FRANKFORT, Ky. (AP) - Gov. Andy Beshear proposed an infusion of aid into Kentucky’s coronavirus-battered economy on Thursday evening, announcing an ambitious budget plan that includes down-payments on his long-running goals of raising salaries for teachers and boosting public education funding.
The Democratic governor, delivering his annual State of the Commonwealth address, also called for pay raises for state employees, full funding for Medicaid, more staffing to combat child abuse and increased funding for the state’s beleaguered unemployment insurance system.
Beshear’s plan is likely to face headwinds with Republicans fully controlling the legislature, but it lays out his view of the state’s urgent needs. In urging bipartisan cooperation, the governor said: “Every moment in this short session we spend fighting is a loss for our Kentucky families.”
“The shock of COVID-19 has brought on our current transformational period, and how we lead in the next year will dictate whether Kentucky simply recovers back to the old normal or, instead, takes its place among the most productive and innovative states in the union,” he said.
Republican lawmakers, with veto-proof majorities, will reshape the budget to their liking.
After Beshear’s speech, House Speaker David Osborne predicted legislators and the governor will find common ground but added that the legislature’s ultimate product will include “stark differences.” The state’s reliance on federal assistance to help weather the COVID crisis necessitates a cautious approach, Senate President Robert Stivers said.
“I think that you will see us take a very, very conservative approach,” Osborne said on Kentucky Educational Television. “And we’ll still have a very lean budget going forward.”
With COVID-19 still raging early in the vaccine rollout, Beshear urged the GOP-led legislature to quickly pass a separate virus relief bill. It includes $220 million in aid for small businesses, $20 million for non-profit organizations and $100.9 million to help repay a federal loan that kept the state’s unemployment insurance program afloat.
“This represents the single largest relief fund of its kind in generations, and it cannot wait,” the governor said, his speech delivered virtually because of the pandemic.
In a separate response to the pandemic hardships, Beshear said he will allocate $48 million of federal virus aid to help some of Kentucky’s unemployed workers. Each eligible person will receive $1,000. The aid will go to jobless Kentuckians who have waited more than two months for benefits. It also applies to people who missed out on supplemental jobless benefits last year.

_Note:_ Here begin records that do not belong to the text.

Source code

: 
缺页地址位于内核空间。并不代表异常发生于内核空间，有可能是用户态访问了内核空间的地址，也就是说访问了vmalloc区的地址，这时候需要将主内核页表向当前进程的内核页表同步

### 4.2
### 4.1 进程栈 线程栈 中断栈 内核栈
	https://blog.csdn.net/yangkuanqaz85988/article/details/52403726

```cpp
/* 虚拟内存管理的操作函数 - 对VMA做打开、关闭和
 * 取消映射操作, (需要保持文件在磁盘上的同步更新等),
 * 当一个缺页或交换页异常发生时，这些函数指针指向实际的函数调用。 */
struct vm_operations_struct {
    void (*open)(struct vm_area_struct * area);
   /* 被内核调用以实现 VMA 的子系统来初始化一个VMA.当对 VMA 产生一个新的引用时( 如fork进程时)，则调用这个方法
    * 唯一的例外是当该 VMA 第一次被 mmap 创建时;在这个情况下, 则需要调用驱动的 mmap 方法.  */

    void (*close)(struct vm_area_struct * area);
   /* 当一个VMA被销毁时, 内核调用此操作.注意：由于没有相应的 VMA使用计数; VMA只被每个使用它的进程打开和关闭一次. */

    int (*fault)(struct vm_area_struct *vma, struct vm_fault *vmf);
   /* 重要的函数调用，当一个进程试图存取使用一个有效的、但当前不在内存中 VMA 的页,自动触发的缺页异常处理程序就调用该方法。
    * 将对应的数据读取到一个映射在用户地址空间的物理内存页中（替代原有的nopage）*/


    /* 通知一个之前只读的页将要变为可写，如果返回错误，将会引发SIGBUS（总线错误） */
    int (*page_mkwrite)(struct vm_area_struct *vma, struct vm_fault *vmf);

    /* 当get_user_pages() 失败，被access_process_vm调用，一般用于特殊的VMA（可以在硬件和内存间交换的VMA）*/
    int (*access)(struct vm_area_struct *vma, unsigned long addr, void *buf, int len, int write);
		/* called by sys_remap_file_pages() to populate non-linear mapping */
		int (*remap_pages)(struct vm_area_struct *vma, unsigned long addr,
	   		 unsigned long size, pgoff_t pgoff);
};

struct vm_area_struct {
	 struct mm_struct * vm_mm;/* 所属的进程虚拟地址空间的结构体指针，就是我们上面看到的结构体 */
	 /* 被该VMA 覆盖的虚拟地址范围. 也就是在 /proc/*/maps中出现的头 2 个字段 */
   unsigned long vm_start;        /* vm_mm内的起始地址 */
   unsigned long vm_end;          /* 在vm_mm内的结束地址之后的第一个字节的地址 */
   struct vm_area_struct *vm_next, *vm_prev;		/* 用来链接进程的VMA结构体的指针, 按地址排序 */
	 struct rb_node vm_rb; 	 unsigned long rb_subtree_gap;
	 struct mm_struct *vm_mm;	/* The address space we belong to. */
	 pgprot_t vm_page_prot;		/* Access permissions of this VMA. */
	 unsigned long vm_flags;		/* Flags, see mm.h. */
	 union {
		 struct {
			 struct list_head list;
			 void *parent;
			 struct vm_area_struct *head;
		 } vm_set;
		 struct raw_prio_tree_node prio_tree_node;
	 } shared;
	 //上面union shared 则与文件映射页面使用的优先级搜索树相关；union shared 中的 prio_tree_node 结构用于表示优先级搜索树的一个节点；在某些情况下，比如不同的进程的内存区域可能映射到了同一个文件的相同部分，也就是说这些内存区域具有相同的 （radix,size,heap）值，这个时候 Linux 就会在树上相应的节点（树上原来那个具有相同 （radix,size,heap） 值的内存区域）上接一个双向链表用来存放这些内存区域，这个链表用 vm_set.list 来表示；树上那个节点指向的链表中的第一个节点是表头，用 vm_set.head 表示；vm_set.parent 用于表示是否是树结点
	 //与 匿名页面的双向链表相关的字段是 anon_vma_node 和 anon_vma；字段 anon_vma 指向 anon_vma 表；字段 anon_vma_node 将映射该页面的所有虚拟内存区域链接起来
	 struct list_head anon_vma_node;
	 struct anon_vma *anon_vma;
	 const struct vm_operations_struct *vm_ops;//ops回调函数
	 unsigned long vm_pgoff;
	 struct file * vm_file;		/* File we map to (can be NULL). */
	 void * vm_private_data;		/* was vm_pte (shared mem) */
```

With the state seemingly on better-than-expected financial ground, thanks partly to federal relief and improved state tax collections, Beshear urged bold action by lawmakers to get Kentucky through the pandemic and position it for the post-pandemic world.
“We have not had this much opportunity for new investment in our people and in our future in a generation,” he said. “Let’s make it count. Let’s have the courage. Let’s be bold.”
His proposed investments include one-time spending of $100 million for school renovations and construction and $50 million to expand broadband access.
The governor’s main budget plan for the fiscal year starting July 1 was built on no tax increases and doesn’t rely on passage of any new revenue measures. His proposed budget contains no General Fund spending cuts.
Beshear made a pitch for proposals likely to spark contentious legislative debate - legalizing medical marijuana and sports betting and guaranteeing the legality of historical racing games offered by the horse racing industry. Historical racing features slots-style machines allowing people to bet on randomly generated, past horse races.
The spending blueprint reaffirms his priorities before the pandemic put them on hold in 2020.
Beshear proposed a $1,000 pay raise for public school teachers and classified staff such as bus drivers, cafeteria workers and janitors. It’s a step toward achieving the $2,000 raise he promised as a candidate for every public school teacher.
He called for a 1% increase in the state’s school funding formula, known as SEEK, for public K-12 schools. Base per-pupil funding would rise by $40 to $4,040.
For public universities, which absorbed repeated cuts this past decade, the governor called for a 2% budget increase from the General Fund.
His budget allocates $47.5 million to fix “a legacy of underfunding” the unemployment insurance system, which was inundated by record numbers of claims amid the pandemic, Beshear said. It resulted in long delays for many people seeking jobless assistance.
Beshear’s plan fully funds the state’s Medicaid program, including the Medicaid expansion started when his father, Steve Beshear, was governor. The expansion added hundreds of thousands of Kentuckians to the Medicaid rolls.
Local health departments on the front lines in fighting the pandemic would share in an additional $12 million in General Fund support under his plan.
The governor proposed an additional $7 million to hire 76 more social workers to combat child abuse and reduce caseloads.
Beshear proposed a 1% pay raise for state employees. And he committed to paying the full contribution required on public employees’ pensions. He also proposed $72 million in pension relief for regional universities and quasi-governmental agencies - such as local health departments and community mental health centers.
His plan would put another $100 million in the state’s Rainy Day fund.
Kentucky’s budget situation was bolstered by the massive influx of federal coronavirus aid and the increased federal share of Medicaid spending. It also reflects the Kentucky economy’s resilience with stronger tax collections in recent months.